El trámite para obtener la membresía fue de lo más práctico: presentar los documentos requeridos, llenar un formato con los datos personales, que a Adler y a mí nos tomaran la foto y listo. Nos dieron nuestra credencial, con la facultad de poder utilizarla de inmediato.

Me asombré. Era la primera vez que pisaba la Biblioteca Vasconcelos. Adler que la conocía ya, fue mostrándome en un recorrido atento, las maravillas que encierra. Instalaciones muy amplias y perfectamente ordenadas. Infinidad de mesas de trabajo o estudio, computadoras suficientes para realizar consultas o investigaciones, sala de videos, módulos de auto préstamo e información. Elevadores y áreas de servicios (sanitarios). Y lo más importante: libros, anaqueles y anaqueles de libros, cinco o seis pisos atiborrados de libros de todos tipos, ciencia, filosofía, literatura, arte, derecho, etc, etc, etc, y que pueden ser tomados libremente, según el interés que te haya motivado para asistir a la biblioteca.

Por supuesto que de inmediato utilicé mi credencial para pedir a préstamo un par de libros: “Ubu completo” y “El amor absoluto”, ambos de Alfred Jarry, sí, el mismo inventor de la Patafísica. Fue una lástima no encontrar “Las gestas y opiniones del doctor Faustroll, patafísico”; pero lo encontrado me deja satisfecho y ansioso por leerlos para regresar de nueva cuenta, por otros préstamos.

La Vasconcelos ocupa un área de 40,000 metros cuadrados, apróx.

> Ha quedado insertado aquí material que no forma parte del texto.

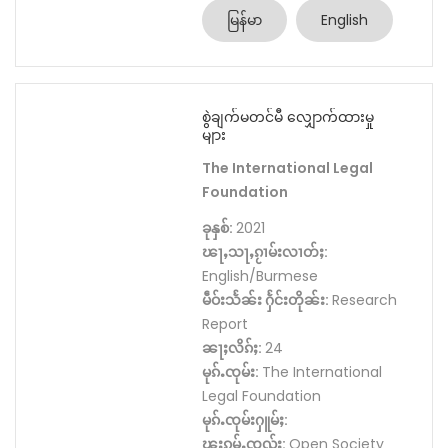
မြန်မာ
English
စွဲချက်မတင်မီ လျှောက်ထားမှု
များ
The International Legal
Foundation
ခုနှစ်:
2021
ၽႃႇသႃႇၵႂၢမ်းလၢတ်ႈ:
English/Burmese
မဵဝ်းသႅၼ်း ႁႅင်းတိုၼ်း:
Research
Report
ၼႃႈလိၵ်ႈ:
24
မုၵ်ႉၸုမ်း:
The International
Legal Foundation
မုၵ်ႉၸုမ်းႁူမ်ႈ:
ၽူႈၵမ်ႉၸွၺ်ႈ:
Open Society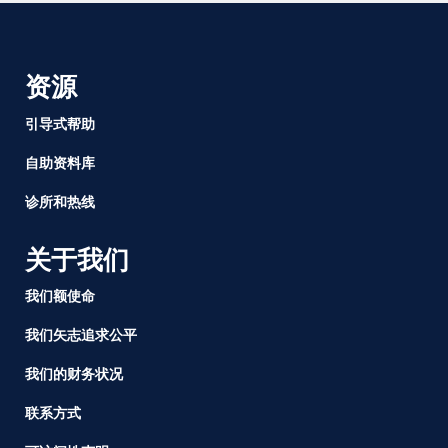
分
页
资源
引导式帮助
自助资料库
诊所和热线
关于我们
我们额使命
我们矢志追求公平
我们的财务状况
联系方式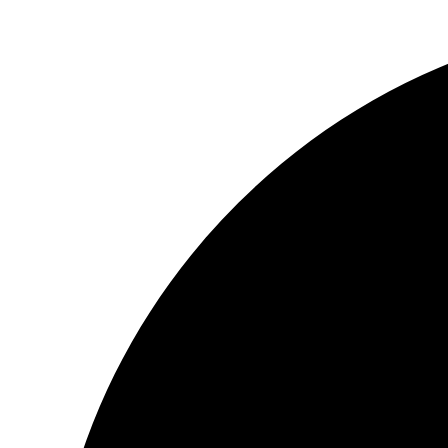
Ir
al
contenido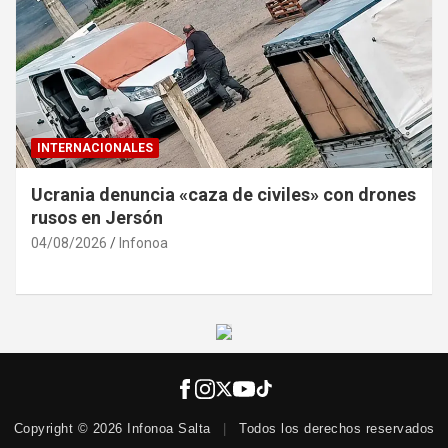
INTERNACIONALES
Ucrania denuncia «caza de civiles» con drones
rusos en Jersón
04/08/2026
Infonoa
Copyright © 2026 Infonoa Salta
|
Todos los derechos reservados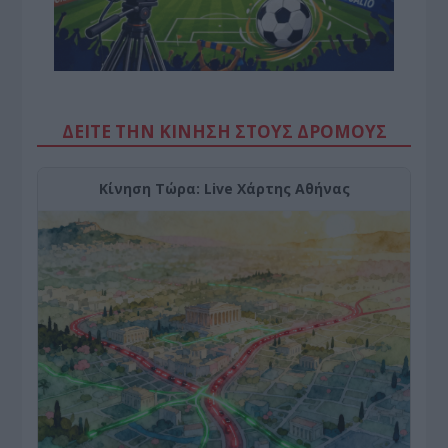
ΔΕΙΤΕ ΤΗΝ ΚΙΝΗΣΗ ΣΤΟΥΣ ΔΡΌΜΟΥΣ
Κίνηση Τώρα: Live Χάρτης Αθήνας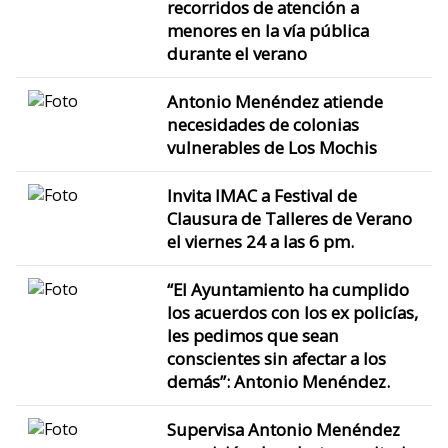
recorridos de atención a
menores en la vía pública
durante el verano
Antonio Menéndez atiende
necesidades de colonias
vulnerables de Los Mochis
Invita IMAC a Festival de
Clausura de Talleres de Verano
el viernes 24 a las 6 pm.
“El Ayuntamiento ha cumplido
los acuerdos con los ex policías,
les pedimos que sean
conscientes sin afectar a los
demás”: Antonio Menéndez.
Supervisa Antonio Menéndez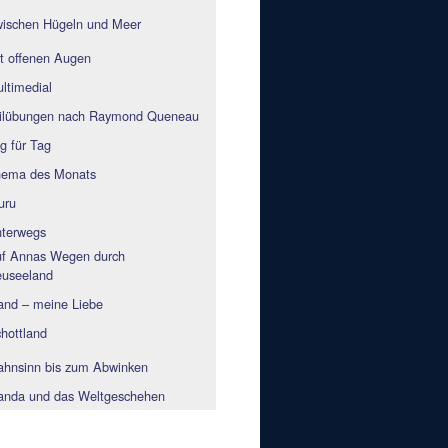
ischen Hügeln und Meer
t offenen Augen
ltimedial
ilübungen nach Raymond Queneau
g für Tag
ema des Monats
uru
terwegs
f Annas Wegen durch
useeland
land – meine Liebe
hottland
hnsinn bis zum Abwinken
nda und das Weltgeschehen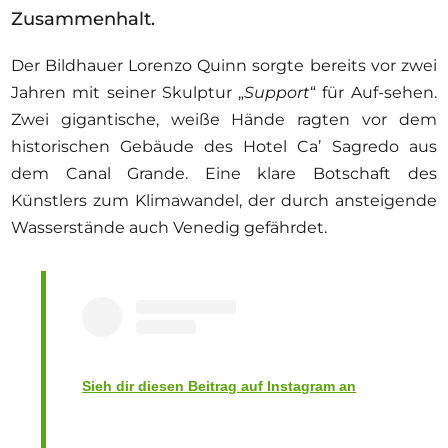
Ausschreibungen
Zusammenhalt.
Der Bildhauer Lorenzo Quinn sorgte bereits vor zwei
Jahren mit seiner Skulptur „
Support
“ für Auf-sehen.
Zwei gigantische, weiße Hände ragten vor dem
Mitglied werden
historischen Gebäude des Hotel Ca’ Sagredo aus
Künstler:innen
dem Canal Grande. Eine klare Botschaft des
Über uns
Künstlers zum Klimawandel, der durch ansteigende
Wasserstände auch Venedig gefährdet.
Spenden
Partners
Help
Kontakt
Sieh dir diesen Beitrag auf Instagram an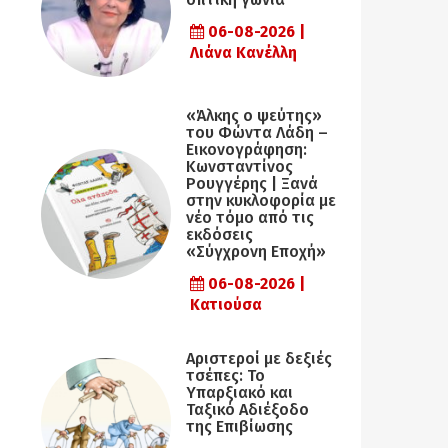
06-08-2026 |
Λιάνα Κανέλλη
«Άλκης ο ψεύτης»
του Φώντα Λάδη –
Εικονογράφηση:
Κωνσταντίνος
Ρουγγέρης | Ξανά
στην κυκλοφορία με
νέο τόμο από τις
εκδόσεις
«Σύγχρονη Εποχή»
06-08-2026 |
Κατιούσα
Αριστεροί με δεξιές
τσέπες: Το
Υπαρξιακό και
Ταξικό Αδιέξοδο
της Επιβίωσης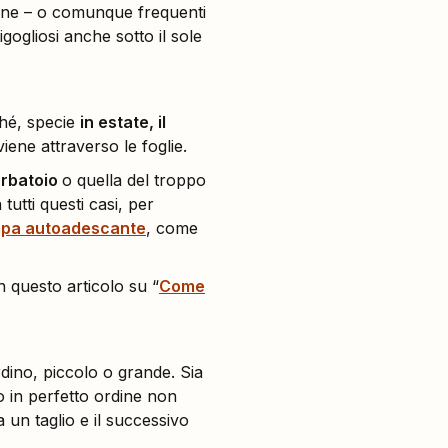
ane – o comunque frequenti
gogliosi anche sotto il sole
ché, specie
in estate, il
iene attraverso le foglie.
erbatoio
o quella del troppo
n tutti questi casi, per
pa autoadescante
, come
 questo articolo su “
Come
rdino, piccolo o grande. Sia
o in perfetto ordine non
 un taglio e il successivo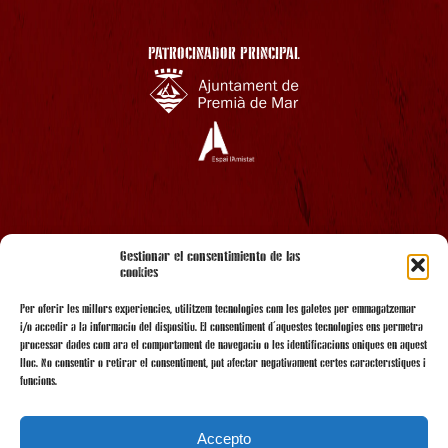
PATROCINADOR PRINCIPAL
AMB EL SUPORT
Gestionar el consentimiento de las
cookies
Per oferir les millors experiències, utilitzem tecnologies com les galetes per emmagatzemar
i/o accedir a la informació del dispositiu. El consentiment d'aquestes tecnologies ens permetrà
processar dades com ara el comportament de navegació o les identificacions úniques en aquest
lloc. No consentir o retirar el consentiment, pot afectar negativament certes característiques i
funcions.
Accepto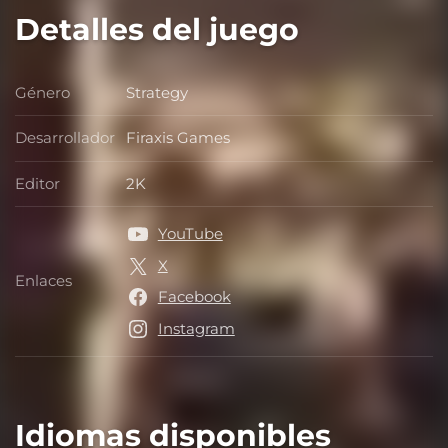
Detalles del juego
Género
Strategy
Género
Desarrollador
Firaxis Games
Desarrollador
Editor
2K
Editor
YouTube
X
Enlaces
Enlaces
Facebook
Instagram
Idiomas disponibles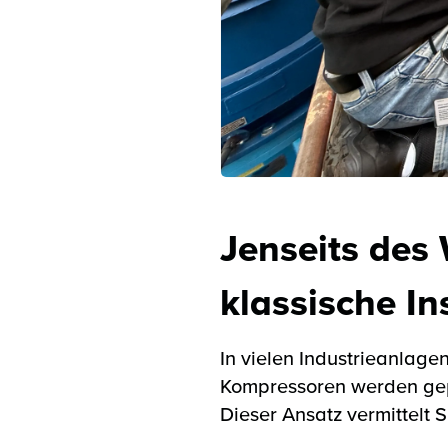
Jenseits des
klassische I
In vielen Industrieanlage
Kompressoren werden gepr
Dieser Ansatz vermittelt S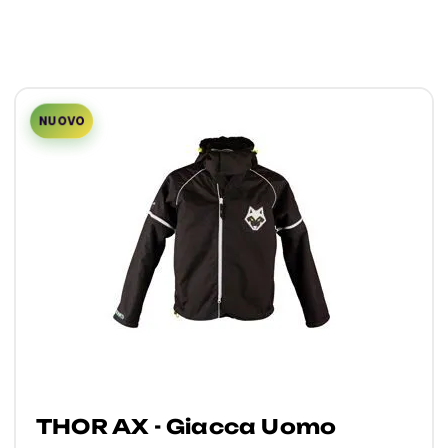
NUOVO
THOR AX - Giacca Uomo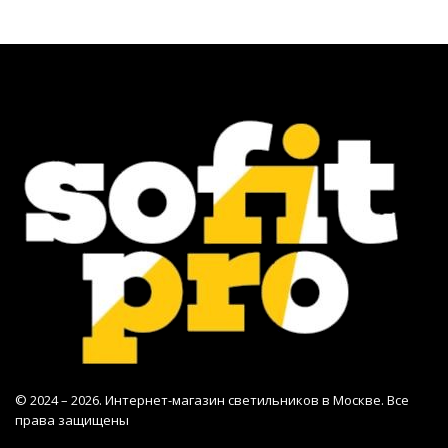
© 2024 – 2026. Интернет-магазин светильников в Москве. Все
права защищены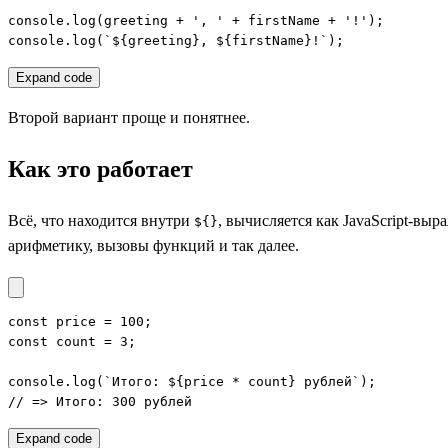
console.log(greeting + ', ' + firstName + '!');

console.log(`${greeting}, ${firstName}!`);
Expand code
Второй вариант проще и понятнее.
Как это работает
Всё, что находится внутри
, вычисляется как JavaScript-вы
${}
арифметику, вызовы функций и так далее.
const price = 100;

const count = 3;

console.log(`Итого: ${price * count} рублей`);

// => Итого: 300 рублей
Expand code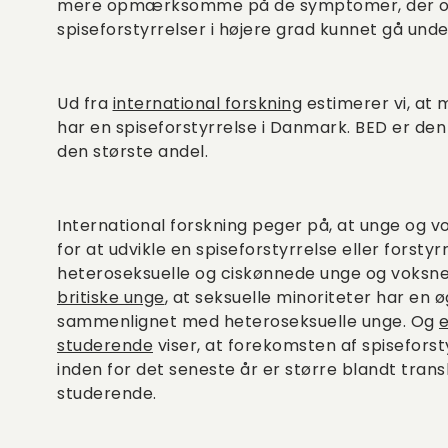
mere opmærksomme på de symptomer, der of
spiseforstyrrelser i højere grad kunnet gå und
Ud fra
international forskning
estimerer vi, at
har en spiseforstyrrelse i Danmark. BED er de
den største andel.
International forskning peger på, at unge og v
for at udvikle en spiseforstyrrelse eller fors
heteroseksuelle og ciskønnede unge og voksne.
britiske unge
, at seksuelle minoriteter har en 
sammenlignet med heteroseksuelle unge. Og
studerende
viser, at forekomsten af spisefors
inden for det seneste år er større blandt trans
studerende.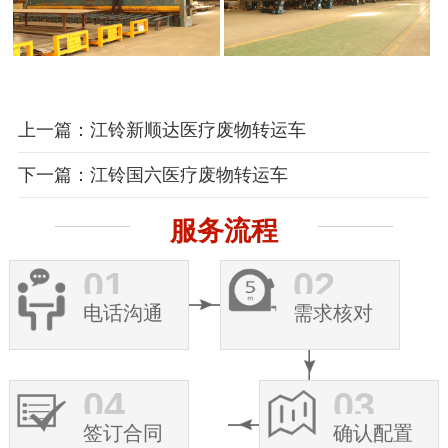
上一篇：江铃新顺达医疗废物转运车
下一篇：江铃国六医疗废物转运车
服务流程
01
02
电话沟通
需求核对
04
03
签订合同
确认配置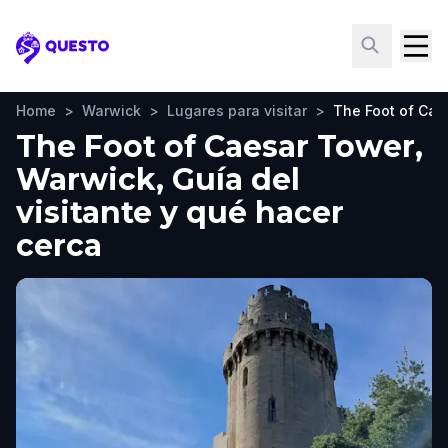
Questo
Home
>
Warwick
>
Lugares para visitar
>
The Foot of Cae
The Foot of Caesar Tower,
Warwick, Guía del
visitante y qué hacer
cerca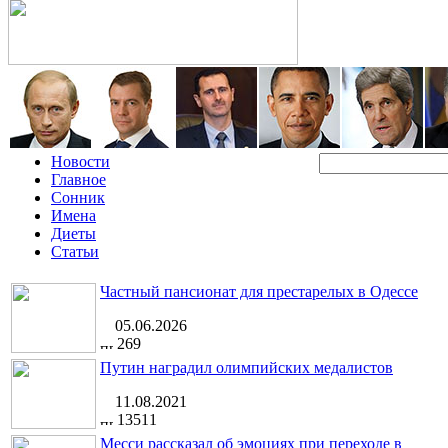
Новости
Главное
Сонник
Имена
Диеты
Статьи
Частный пансионат для престарелых в Одессе
05.06.2026
269
Путин наградил олимпийских медалистов
11.08.2021
13511
Месси рассказал об эмоциях при переходе в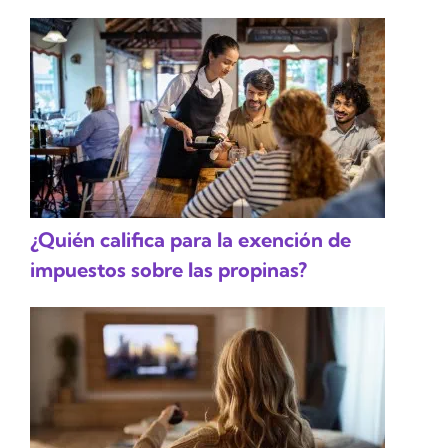
¿Quién califica para la exención de
impuestos sobre las propinas?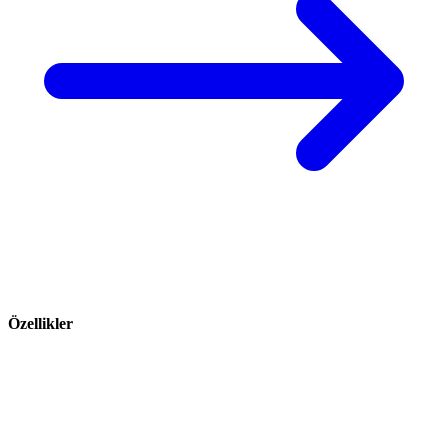
Özellikler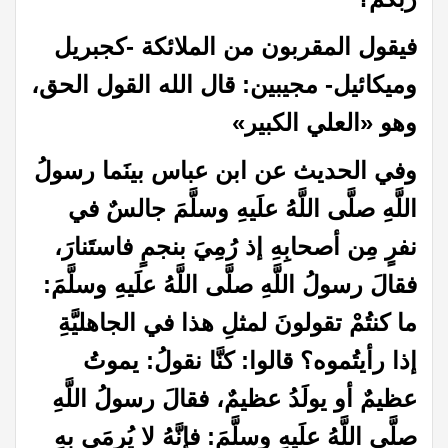
فيقول المقربون من الملائكة -كجبريل
وميكائيل- مجيبين: قال الله القول الحق،
وهو «العلي الكبير
»
وفي الحديث عن ابن عباس بينَما رسولُ
اللَّهِ صلَّى اللَّهُ علَيهِ وسلَّمَ جالسٌ في
نفرٍ مِن أصحابِهِ إذ رُمِيَ بنجمٍ فاستَنارَ،
فقالَ رسولُ اللَّهِ صلَّى اللَّهُ علَيهِ وسلَّمَ:
ما كنتُمْ تقولونَ لمثلِ هذا في الجاهليَّةِ
إذا رأيتُموه؟ قالوا: كنَّا نقولُ: يموتُ
عظيمٌ أو يولَدُ عظيمٌ، فقالَ رسولُ اللَّهِ
صلَّى اللَّهُ علَيهِ وسلَّمَ: فإنَّهُ لا يُرمَى بِهِ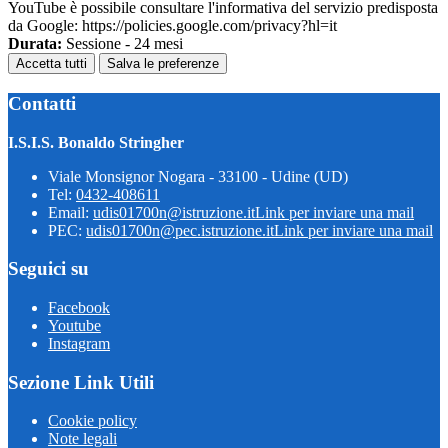
YouTube è possibile consultare l'informativa del servizio predisposta
da Google: https://policies.google.com/privacy?hl=it
Durata:
Sessione - 24 mesi
Accetta tutti
Salva le preferenze
Contatti
I.S.I.S. Bonaldo Stringher
Viale Monsignor Nogara - 33100 - Udine (UD)
Tel:
0432-408611
Email:
udis01700n@istruzione.it
Link per inviare una mail
PEC:
udis01700n@pec.istruzione.it
Link per inviare una mail
Seguici su
Facebook
Youtube
Instagram
Sezione Link Utili
Cookie policy
Note legali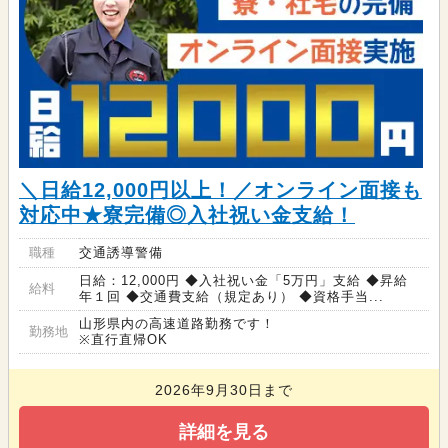
＼日給12,000円以上！／オンライン面接も
対応中★寮完備◎入社祝い金支給！
職種
交通誘導警備
日給：12,000円 ◆入社祝い金「5万円」支給 ◆昇給
給料
年１回 ◆交通費支給（規定あり） ◆資格手当...
山形県内の高速道路勤務です！
勤務地
※直行直帰OK
2026年9月30日まで
詳細を見る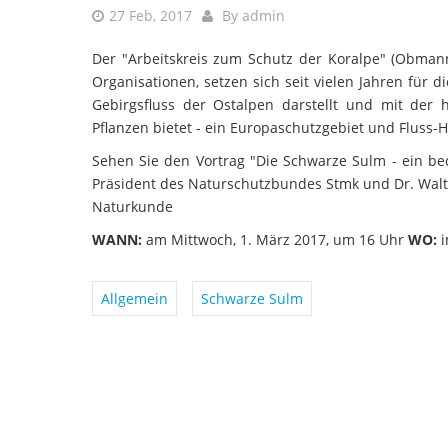
27 Feb, 2017
By
admin
Der "Arbeitskreis zum Schutz der Koralpe" (Obmann 
Organisationen, setzen sich seit vielen Jahren für
Gebirgsfluss der Ostalpen darstellt und mit der 
Pflanzen bietet - ein Europaschutzgebiet und Fluss-H
Sehen Sie den Vortrag "Die Schwarze Sulm - ein bed
Präsident des Naturschutzbundes Stmk und Dr. Walte
Naturkunde
WANN:
am Mittwoch, 1. März 2017, um 16 Uhr
WO:
i
Allgemein
Schwarze Sulm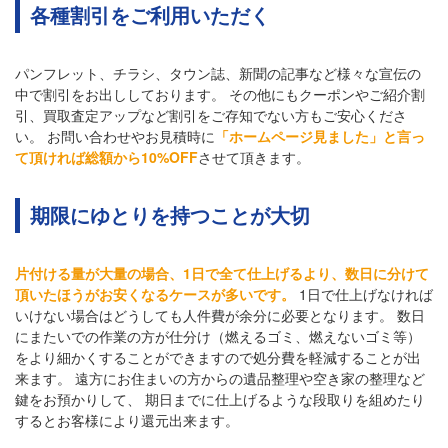
各種割引をご利用いただく
パンフレット、チラシ、タウン誌、新聞の記事など様々な宣伝の
中で割引をお出ししております。 その他にもクーポンやご紹介割
引、買取査定アップなど割引をご存知でない方もご安心くださ
い。 お問い合わせやお見積時に
「ホームページ見ました」と言っ
て頂ければ総額から10%OFF
させて頂きます。
期限にゆとりを持つことが大切
片付ける量が大量の場合、1日で全て仕上げるより、数日に分けて
頂いたほうがお安くなるケースが多いです。
1日で仕上げなければ
いけない場合はどうしても人件費が余分に必要となります。 数日
にまたいでの作業の方が仕分け（燃えるゴミ、燃えないゴミ等）
をより細かくすることができますので処分費を軽減することが出
来ます。 遠方にお住まいの方からの遺品整理や空き家の整理など
鍵をお預かりして、 期日までに仕上げるような段取りを組めたり
するとお客様により還元出来ます。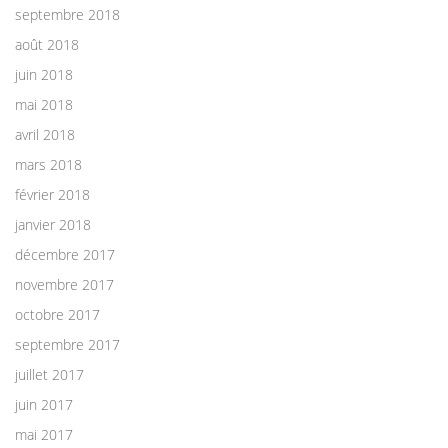
septembre 2018
août 2018
juin 2018
mai 2018
avril 2018
mars 2018
février 2018
janvier 2018
décembre 2017
novembre 2017
octobre 2017
septembre 2017
juillet 2017
juin 2017
mai 2017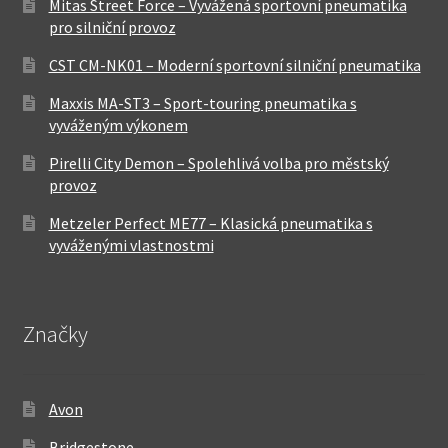
Mitas Street Force – Vyvážená sportovní pneumatika
pro silniční provoz
CST CM-NK01 – Moderní sportovní silniční pneumatika
Maxxis MA-ST3 – Sport-touring pneumatika s
vyváženým výkonem
Pirelli City Demon – Spolehlivá volba pro městský
provoz
Metzeler Perfect ME77 – Klasická pneumatika s
vyváženými vlastnostmi
Značky
Avon
Bridgestone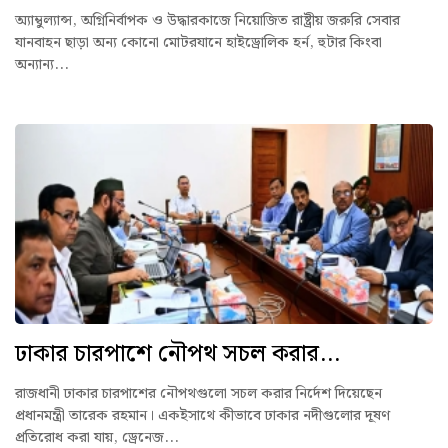
অ্যাম্বুল্যান্স, অগ্নিনির্বাপক ও উদ্ধারকাজে নিয়োজিত রাষ্ট্রীয় জরুরি সেবার
যানবাহন ছাড়া অন্য কোনো মোটরযানে হাইড্রোলিক হর্ন, হুটার কিংবা
অন্যান্য...
ঢাকার চারপাশে নৌপথ সচল করার...
রাজধানী ঢাকার চারপাশের নৌপথগুলো সচল করার নির্দেশ দিয়েছেন
প্রধানমন্ত্রী তারেক রহমান। একইসাথে কীভাবে ঢাকার নদীগুলোর দূষণ
প্রতিরোধ করা যায়, ড্রেনেজ...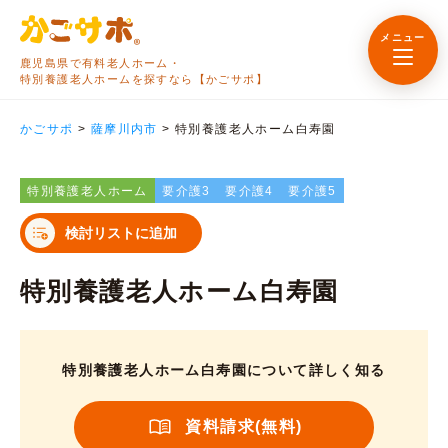
メニュー
鹿児島県で有料老人ホーム・
特別養護老人ホームを探すなら【かごサポ】
かごサポ
>
薩摩川内市
>
特別養護老人ホーム白寿園
特別養護老人ホーム
要介護3
要介護4
要介護5
検討リストに追加
特別養護老人ホーム白寿園
特別養護老人ホーム白寿園について詳しく知る
資料請求(無料)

Y contiene un acervo de cerca de 580,000 libros. Cantidad nada despreciable para este recinto que fue construido desde 2006 y al que apenas (después de 7 años desperdiciados por mí) acabo de acceder.

Me considero un ser muy afortunado. De ahora en adelante, mi biblioteca partícular quizás no crezca ya demasiado; pero se felicitará mi bolsillo, porque es muy probable que muchas erogaciones por hacer para la compra de libros, se vean sustituidas por los préstamos de la biblioteca.